▸ **Passage for review**:
= = =
Friday, June 30, 2006

Random

Sometimes you just want to ask people a) are you really that shallow or b) are you just acting like you are shallow so you don't expose your vulnerabilities or c) do you just not get it?

My tummy is full. I have eaten way too much the past few days, but I like it. It is late so I need to be going to bed soon.

Life has been kind of crazy the last few weeks. Life changes very quickly. I am not quite sure where I am at right now. Too busy to regroup, and I am actually doing pretty well. God is teaching me new lessons every day. I can't only hope that I am sharp enough to pick up on them.

Wish One: I want to date someone who prays before meals. I always wanted to pray before I ate, but I have always been to chicken to do it. There was a guy I worked with at Home Depot, and he would always pray before he ate. That really makes a man sexy.

I was told today that I have a house that is all ready for a family. I must have missed a step or two in that whole process . . .

My mom is coming to town next week. Yay. I haven't seen her since New Year's.

I love my cats. Why do guys think that liking cats isn't masculine? Cats are great.

I might visit Kim and Tony for Labor Day. Maybe it was Memorial Day. I always get the two confused. Sigh.
= = =
▸ **Raw data**:
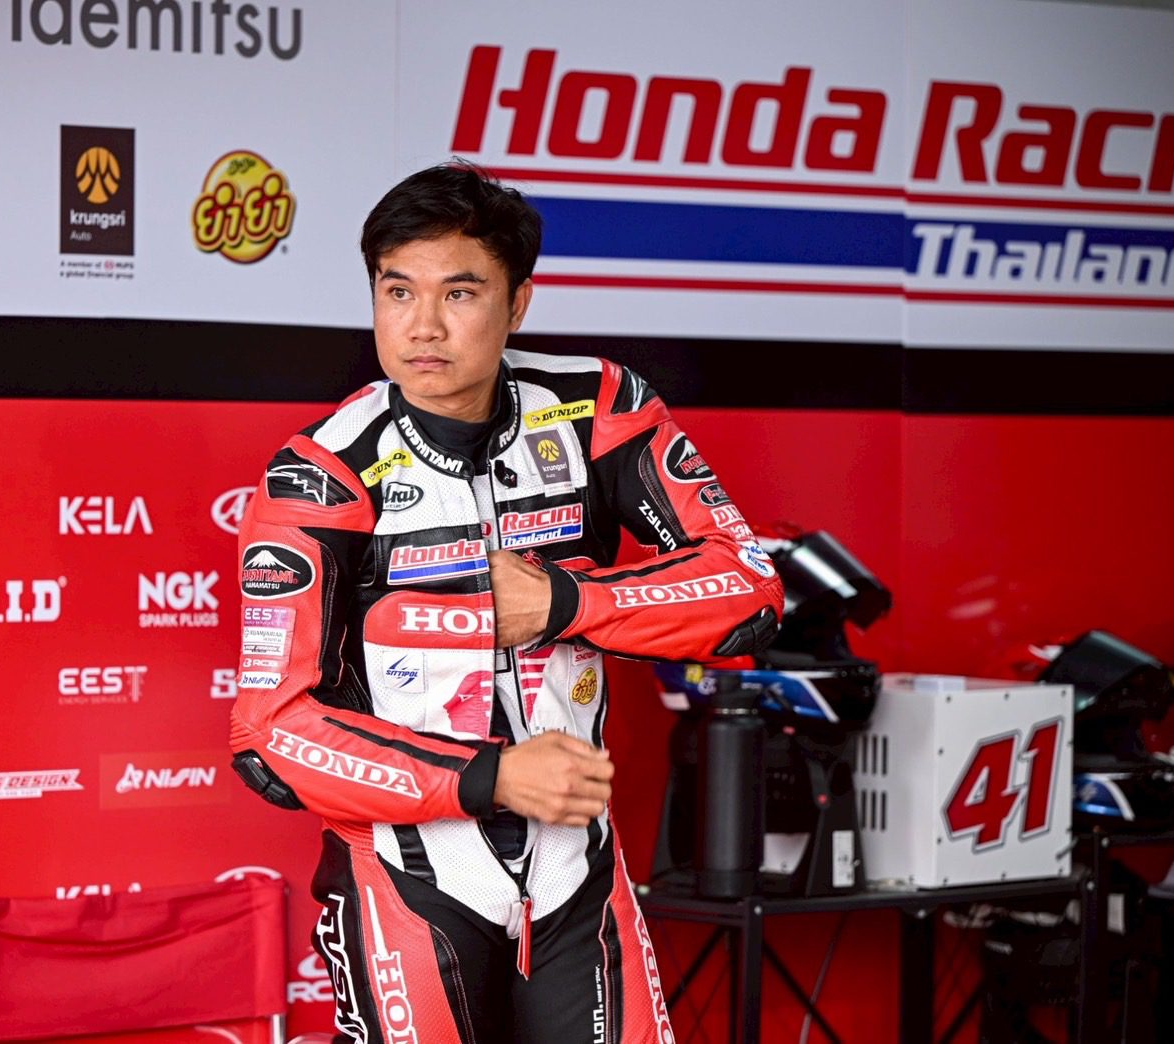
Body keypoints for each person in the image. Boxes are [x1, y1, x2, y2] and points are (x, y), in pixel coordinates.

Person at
= = =
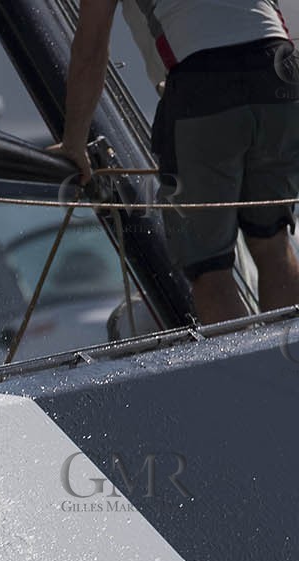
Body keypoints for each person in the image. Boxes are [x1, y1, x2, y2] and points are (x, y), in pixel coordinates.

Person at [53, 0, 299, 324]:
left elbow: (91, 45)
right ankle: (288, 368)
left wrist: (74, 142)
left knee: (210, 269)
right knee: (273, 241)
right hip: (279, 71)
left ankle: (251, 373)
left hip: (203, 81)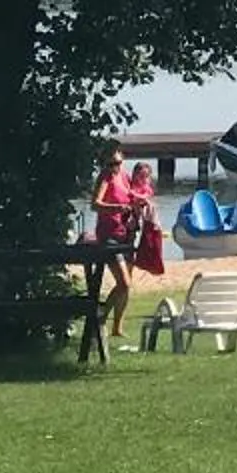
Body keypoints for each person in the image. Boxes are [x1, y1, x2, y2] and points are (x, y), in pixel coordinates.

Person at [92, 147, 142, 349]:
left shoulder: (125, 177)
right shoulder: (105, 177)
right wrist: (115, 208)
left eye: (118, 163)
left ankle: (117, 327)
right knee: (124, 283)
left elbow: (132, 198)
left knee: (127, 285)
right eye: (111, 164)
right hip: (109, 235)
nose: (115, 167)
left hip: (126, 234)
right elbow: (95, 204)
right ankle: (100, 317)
= = =
▸ **What to work on**:
In the blog post titled "Random," where did the writer work with the man who always prayed before he ate?

▸ **Expected answer**:
At Home Depot.